Rococo in Spain


In the 18th century, the Spanish Baroque was moving towards a more ornate style. Sculpture, painting and carving blended with the architecture, sometimes to encourage classical architectural schemes that remain in force in floors and elevations. Facing the outside, usually austere, are creates vibrant interiors. This late-Baroque which employs profusely ornamental motifs as acanthus leaf, of Classical roots, begins to soak in the 1730s from the influence of French Rococo, exemplified mainly in the dissemination of a new decorative motif: the rocaille, consisting of complicated sets of "C" and "S" that generate asymmetrical shapes and also remind marine forms. The rocaille became known in Spain through three main ways: dissemination through the pattern books, the importation of furniture and other decorative arts from Europe and its direct brought hand of foreign architects, case of the Portuguese Cayetano de Acosta.
Thus, for the Spanish case it is difficult to speak of the existence of a pure Rococo but, rather, a late-Baroque that borrows elements of the French Rococo. The generic name of Rococo for the Spanish art of the 18th century due to an outdated tendency to consider the Rococo as the logical evolution of the Baroque. Given that this style was born in France, where the art of the previous century, known as the Grand Siècle was substantially different from the Spanish case, for its character was more classicist. Therefore, the style was born as rather more like a reaction than as an evolution of 17th century French. Moreover, the Rococo is an art eminently bourgeois and secular, difficult to reconcile with religious art, the most abundant of the Spanish Baroque. This traditional terminological confusion has contributed to the presence in the 18th century of Italian architects and solutions brought of Italian Baroque, but outside the Rococo but confused with it.
However, apart of the questionable footprint of the Rococo in the 18th century Spanish religious art, it is possible to trace some examples of Rococo in Spain, mainly in civil typologies and, especially, in the Court area, at the heat of the new Bourbon dynasty.

Architecture and reredoses

In the courtly atmosphere of Madrid are between the most beautiful examples of Spanish Rococo. In the Royal Palace of Madrid, commissioned by Philip V of Spain in 1738, are the Salón de Gasparini and Salón de Porcelana halls.
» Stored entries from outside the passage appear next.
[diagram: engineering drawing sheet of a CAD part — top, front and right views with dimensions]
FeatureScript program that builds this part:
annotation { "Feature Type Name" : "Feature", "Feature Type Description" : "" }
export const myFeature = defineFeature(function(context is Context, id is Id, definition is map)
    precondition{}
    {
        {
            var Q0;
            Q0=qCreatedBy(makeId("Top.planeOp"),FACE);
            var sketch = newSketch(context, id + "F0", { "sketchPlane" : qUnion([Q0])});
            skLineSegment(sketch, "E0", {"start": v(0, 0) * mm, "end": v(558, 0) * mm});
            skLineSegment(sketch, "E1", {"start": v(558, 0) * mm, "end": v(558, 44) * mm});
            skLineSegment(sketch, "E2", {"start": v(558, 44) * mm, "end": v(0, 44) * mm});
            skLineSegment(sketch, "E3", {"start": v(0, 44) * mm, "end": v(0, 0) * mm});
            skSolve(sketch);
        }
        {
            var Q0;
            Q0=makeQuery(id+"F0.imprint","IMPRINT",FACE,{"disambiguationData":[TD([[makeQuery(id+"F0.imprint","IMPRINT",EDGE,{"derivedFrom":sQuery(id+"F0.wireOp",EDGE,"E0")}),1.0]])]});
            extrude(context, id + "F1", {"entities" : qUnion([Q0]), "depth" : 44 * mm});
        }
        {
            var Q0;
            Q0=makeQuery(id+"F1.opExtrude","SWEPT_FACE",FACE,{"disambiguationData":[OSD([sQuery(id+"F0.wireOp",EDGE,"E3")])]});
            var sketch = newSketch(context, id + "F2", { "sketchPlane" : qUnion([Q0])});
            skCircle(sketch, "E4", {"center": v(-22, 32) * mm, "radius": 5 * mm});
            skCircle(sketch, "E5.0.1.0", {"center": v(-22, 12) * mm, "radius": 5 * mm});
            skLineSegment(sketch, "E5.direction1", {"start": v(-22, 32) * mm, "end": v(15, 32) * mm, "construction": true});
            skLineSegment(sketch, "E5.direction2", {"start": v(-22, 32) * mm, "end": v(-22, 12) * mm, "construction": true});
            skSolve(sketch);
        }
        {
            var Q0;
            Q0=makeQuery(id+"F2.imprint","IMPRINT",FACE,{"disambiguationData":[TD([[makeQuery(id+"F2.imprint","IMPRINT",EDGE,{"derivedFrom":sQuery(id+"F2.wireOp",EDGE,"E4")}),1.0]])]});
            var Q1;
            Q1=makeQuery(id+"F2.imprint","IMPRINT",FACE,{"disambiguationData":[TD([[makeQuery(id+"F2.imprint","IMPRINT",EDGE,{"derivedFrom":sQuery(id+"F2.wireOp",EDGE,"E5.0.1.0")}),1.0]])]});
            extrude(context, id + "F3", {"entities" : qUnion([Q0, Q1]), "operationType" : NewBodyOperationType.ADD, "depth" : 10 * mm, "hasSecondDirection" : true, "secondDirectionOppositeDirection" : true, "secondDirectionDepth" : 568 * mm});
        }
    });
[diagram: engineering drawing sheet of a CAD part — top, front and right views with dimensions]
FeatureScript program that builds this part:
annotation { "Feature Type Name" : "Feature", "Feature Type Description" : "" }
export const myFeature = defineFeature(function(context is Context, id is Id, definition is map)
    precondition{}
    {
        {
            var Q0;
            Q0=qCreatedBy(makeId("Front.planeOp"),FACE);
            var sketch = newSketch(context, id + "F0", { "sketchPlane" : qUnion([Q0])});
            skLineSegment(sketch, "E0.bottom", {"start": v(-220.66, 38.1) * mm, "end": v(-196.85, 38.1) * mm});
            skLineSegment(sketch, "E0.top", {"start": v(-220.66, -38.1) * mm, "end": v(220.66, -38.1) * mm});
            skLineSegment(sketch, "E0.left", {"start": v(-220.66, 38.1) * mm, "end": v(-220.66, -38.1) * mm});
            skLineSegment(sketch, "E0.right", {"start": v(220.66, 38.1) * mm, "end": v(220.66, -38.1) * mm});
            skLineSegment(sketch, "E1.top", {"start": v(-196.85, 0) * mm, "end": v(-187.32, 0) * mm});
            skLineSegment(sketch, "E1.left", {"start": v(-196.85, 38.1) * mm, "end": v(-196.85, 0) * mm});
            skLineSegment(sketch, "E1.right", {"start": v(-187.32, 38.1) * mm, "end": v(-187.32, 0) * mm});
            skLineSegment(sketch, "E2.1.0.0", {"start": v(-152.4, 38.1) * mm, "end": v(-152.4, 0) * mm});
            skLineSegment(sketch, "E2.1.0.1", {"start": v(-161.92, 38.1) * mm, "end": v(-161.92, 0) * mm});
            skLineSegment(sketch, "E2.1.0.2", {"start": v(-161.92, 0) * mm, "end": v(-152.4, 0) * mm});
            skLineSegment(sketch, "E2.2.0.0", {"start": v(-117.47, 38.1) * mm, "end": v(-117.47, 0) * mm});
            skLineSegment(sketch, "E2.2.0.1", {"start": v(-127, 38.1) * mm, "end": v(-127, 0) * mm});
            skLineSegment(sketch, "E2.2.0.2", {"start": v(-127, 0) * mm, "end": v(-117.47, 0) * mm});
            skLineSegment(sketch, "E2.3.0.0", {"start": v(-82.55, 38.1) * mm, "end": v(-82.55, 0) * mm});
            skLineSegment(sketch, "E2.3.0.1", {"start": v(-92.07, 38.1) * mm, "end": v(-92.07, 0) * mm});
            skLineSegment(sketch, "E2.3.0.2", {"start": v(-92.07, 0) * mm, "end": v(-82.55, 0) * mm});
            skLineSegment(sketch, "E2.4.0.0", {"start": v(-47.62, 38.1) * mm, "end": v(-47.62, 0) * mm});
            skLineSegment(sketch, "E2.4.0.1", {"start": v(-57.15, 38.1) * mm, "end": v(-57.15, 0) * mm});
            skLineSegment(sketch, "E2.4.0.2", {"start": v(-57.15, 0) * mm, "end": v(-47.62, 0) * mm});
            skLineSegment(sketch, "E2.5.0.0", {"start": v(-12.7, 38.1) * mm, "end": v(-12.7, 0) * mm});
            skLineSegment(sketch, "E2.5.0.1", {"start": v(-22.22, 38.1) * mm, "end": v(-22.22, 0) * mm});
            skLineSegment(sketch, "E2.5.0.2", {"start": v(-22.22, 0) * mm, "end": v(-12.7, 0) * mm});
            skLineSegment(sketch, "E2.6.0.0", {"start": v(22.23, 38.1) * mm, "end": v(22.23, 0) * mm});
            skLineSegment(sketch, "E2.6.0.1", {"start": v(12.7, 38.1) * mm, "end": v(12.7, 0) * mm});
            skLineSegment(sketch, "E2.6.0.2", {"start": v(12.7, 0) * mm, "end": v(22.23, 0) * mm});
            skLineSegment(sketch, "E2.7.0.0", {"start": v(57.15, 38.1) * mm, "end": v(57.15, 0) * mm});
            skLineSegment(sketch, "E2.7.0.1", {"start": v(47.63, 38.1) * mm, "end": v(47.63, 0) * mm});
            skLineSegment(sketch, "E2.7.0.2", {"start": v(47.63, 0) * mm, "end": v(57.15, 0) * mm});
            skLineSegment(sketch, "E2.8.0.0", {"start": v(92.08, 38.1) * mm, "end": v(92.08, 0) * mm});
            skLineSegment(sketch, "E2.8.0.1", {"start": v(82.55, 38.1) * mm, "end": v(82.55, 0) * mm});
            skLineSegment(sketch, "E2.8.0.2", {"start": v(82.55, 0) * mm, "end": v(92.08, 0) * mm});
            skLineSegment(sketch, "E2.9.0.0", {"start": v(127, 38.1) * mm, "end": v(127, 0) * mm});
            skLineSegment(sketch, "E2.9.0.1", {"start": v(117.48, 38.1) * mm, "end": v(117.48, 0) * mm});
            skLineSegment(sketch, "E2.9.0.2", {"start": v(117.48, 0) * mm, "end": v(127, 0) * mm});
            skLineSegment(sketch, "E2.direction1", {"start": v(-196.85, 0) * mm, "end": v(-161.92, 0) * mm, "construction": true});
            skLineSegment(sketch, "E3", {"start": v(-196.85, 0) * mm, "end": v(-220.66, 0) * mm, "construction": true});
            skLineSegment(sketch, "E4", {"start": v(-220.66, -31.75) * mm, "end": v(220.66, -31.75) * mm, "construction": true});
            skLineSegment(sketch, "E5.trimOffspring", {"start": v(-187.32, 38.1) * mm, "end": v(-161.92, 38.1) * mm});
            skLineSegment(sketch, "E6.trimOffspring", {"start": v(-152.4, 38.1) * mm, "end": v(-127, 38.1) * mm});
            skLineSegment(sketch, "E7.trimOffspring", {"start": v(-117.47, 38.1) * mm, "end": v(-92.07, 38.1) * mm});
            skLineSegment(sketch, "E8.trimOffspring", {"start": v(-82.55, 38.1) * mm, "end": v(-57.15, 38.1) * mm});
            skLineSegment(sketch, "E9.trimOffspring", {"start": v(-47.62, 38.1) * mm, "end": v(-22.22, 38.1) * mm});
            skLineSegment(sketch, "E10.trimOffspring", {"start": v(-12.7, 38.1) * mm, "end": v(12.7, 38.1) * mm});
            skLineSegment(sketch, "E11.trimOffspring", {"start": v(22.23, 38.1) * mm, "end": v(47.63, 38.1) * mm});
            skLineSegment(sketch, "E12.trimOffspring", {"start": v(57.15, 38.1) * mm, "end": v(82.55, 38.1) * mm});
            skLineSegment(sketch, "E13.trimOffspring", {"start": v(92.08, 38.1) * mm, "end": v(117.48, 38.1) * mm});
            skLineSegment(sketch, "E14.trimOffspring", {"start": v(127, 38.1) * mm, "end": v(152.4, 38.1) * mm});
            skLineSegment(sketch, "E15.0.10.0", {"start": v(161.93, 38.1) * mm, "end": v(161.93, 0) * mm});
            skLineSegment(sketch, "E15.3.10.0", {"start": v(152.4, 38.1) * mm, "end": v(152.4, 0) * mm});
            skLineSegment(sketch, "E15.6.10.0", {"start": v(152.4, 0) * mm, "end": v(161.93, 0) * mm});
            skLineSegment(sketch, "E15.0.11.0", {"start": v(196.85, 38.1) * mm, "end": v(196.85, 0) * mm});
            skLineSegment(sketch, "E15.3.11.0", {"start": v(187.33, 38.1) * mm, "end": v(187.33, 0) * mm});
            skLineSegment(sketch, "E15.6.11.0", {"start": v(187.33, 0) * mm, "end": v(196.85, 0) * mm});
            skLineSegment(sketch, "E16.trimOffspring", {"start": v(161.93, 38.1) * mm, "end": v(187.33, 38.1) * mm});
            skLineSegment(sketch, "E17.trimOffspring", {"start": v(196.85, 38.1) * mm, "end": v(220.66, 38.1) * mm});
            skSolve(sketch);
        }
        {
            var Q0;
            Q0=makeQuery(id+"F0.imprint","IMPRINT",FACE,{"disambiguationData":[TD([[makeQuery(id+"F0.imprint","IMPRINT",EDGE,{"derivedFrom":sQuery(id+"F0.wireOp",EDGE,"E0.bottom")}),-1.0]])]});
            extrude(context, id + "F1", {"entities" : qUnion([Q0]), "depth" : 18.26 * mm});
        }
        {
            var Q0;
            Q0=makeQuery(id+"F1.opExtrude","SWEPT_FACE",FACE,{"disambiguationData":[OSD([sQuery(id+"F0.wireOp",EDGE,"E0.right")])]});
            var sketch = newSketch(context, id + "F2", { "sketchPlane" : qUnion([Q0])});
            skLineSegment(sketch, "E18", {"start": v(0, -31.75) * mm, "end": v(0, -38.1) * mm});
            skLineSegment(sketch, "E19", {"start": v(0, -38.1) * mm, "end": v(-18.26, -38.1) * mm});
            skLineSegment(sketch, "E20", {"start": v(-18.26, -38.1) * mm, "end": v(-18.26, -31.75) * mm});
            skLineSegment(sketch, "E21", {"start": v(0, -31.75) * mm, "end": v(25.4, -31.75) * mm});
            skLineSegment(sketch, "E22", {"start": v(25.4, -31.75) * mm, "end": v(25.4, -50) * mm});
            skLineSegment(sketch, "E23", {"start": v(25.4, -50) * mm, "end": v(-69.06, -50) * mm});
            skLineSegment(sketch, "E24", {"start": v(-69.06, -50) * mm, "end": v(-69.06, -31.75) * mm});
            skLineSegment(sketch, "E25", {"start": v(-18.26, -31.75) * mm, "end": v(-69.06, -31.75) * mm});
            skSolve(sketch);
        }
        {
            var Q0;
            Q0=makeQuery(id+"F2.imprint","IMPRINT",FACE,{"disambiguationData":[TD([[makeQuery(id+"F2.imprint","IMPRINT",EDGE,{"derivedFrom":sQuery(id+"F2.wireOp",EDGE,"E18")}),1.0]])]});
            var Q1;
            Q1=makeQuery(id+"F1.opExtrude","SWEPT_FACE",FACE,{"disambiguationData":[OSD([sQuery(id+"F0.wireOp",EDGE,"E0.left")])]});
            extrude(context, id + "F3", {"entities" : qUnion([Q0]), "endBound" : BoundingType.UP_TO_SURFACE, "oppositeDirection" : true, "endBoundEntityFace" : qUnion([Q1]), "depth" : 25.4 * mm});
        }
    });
In the same palace are found the Salón del Trono hall, many examples of Rococo furniture as the twelve monumental mirrors accompanied by its respective consoles and the royal throne. In Aranjuez, find a singular piece in the Salón de Porcelana hall of the Royal Palace of Aranjuez, jewel richly decorated at the time of Carlos III of Spain with chinoiserie motifs very appreciate due orientalizing and exotic of the Rococo. Also in the capital of Spain are some temples which are influenced in the Rococo, like Basílica Pontificia de San Miguel, designed by Italian architect Santiago Bonavía in 1739.
In Valencia highlights the Palace of the Marqués de Dos Aguas, with a facade designed by the painter and engraver Hipólito Rovira and executed by Ignacio Vergara and Luis Domingo, certainly one of the key buildings of the Spanish Rococo.
As far the architecture of reredoses, characteristic as they are of the Spanish Baroque, among the makers of them that were tempted by rocaille were Narciso Tomé and the Portuguese-born Cayetano de Acosta.

Painting

Like 18th-century Spanish painters, close to Rococo but of Academicist trend, highlight Luis Egidio Meléndez and Luis Paret y Alcázar; also the Italian Giovanni Battista Tiepolo, who worked in Spain along with Anton Raphael Mengs.
Also highlight the painting works by Antoni Viladomat and Francesc Tramulles i Roig, a Viladomat's disciple and less known because of the ephemeral nature of his work. Francesc Pla i Duran, known as "el Vigatà" showed a slight influence of the Rococo in paintings of the Palau Moja in Barcelona, although the rest of his work have to place it within a Baroque language.